- The Washington Times - Tuesday, February 19, 2008

ISLAMABAD, Pakistan — The Pakistan Peoples Party of slain former Prime Minister Benazir Bhutto, one of the two big opponents of President Pervez Musharraf, was set to capture the largest number of seats in the National Assembly today, putting it in a position to form a strong coalition government with the second largest, the Pakistan Muslim League-N of Nawaz Sharif.

A day after the polling ended, the PPP surged ahead by midmorning, capturing 87 seats of the 272 up for grabs in the lower house of parliament, putting it ahead of the PML-N, which took 66. Unofficial results from some 10 districts were still to come in after dusk had already descended.

The Pakistan Muslim League-Q, which supported Mr. Musharraf for the past five years, ended in a poor third position with 38 seats, and conceded defeat.

Official results are expected to be announced within the next two days.

The unofficial results put PPP leader Asif Ali Zardari, the widower of Mrs. Bhutto, in a position to form a coalition government with Mr. Sharif of the PML-N, also a former prime minister. Together the two leaders now control at least 153 seats in the lower house, well above the 137 needed for a simple majority, but short of the two-thirds majority they would need to amend the constitution.

Mr. Zardari met with his top party leaders in Islamabad, and later told reporters he would hold discussions with Mr. Sharif and Asfandyar Wali Khan, who heads the Awami National Party (ANP), which won 10 seats, mainly in the violence-torn North West Frontier Province and Baluchistan close to the Afghan border.

Mr. Sharif, meanwhile, told reporters his party was sticking by its agenda to restore democracy and the rule of law to Pakistan.

“We hope that democracy, the rule of law, the supremacy of the constitution and the independence of the judiciary will prevail,” he said.

Speaking in Urdu interspersed with English, he said, “We invite the democratic forces to come sit together with us” and work for a better future for Pakistan.

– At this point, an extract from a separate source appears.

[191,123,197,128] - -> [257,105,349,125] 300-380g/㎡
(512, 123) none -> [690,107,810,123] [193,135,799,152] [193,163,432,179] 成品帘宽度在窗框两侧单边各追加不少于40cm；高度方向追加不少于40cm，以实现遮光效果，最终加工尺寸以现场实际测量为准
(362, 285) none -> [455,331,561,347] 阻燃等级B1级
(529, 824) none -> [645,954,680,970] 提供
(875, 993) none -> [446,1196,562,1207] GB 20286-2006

Mr. Zardari said he would talk to leaders of other parties and attempt to form a “government of consensus,” but one of the conditions he set for other parties joining the PPP-led coalition would be they should be ready to support his call for a probe into the Dec. 27 assassination of Mrs. Bhutto.

He is expected to meet with Mr. Sharif on Thursday, by which time the final official results of yesterday’s election are expected to be announced. Mr. Zardari already appears to support Mr. Sharif’s call for the release of 60-odd superior court judges who have been under house arrest since Nov. 3, when Mr. Musharraf declared a state of emergency.

For his part, pro-Musharraf PML-Q leader Pervez Elahi told reporters he was ready to work in the opposition.

Mr. Musharraf took credit for “conducting free and fair elections,” but was likely to be weakened if the winning parties pressed ahead with attempts to amend the constitution or impeach him.

As it stands, the constitution gives Mr. Musharraf power to dismiss parliament at will, and in order to change the country’s basic law, Mr. Zardari and Mr. Sharif would need to garner at least 182 seats in the National Assembly.

The two parties would need to woo smaller parties and independents to secure the 30 additional votes to win absolute majority. These parties include the Mutahida Qaumi Movement (MQM), which as of now holds 19 seats, mainly from Karachi and southern Sindh, and the ANP. So far, independents have captured a total of 26 seats, and five small parties hold nine seats.

The MQM, which worked with the pro-Musharraf PML-Q over the past five years, was one of the first to offer its support to the new winners.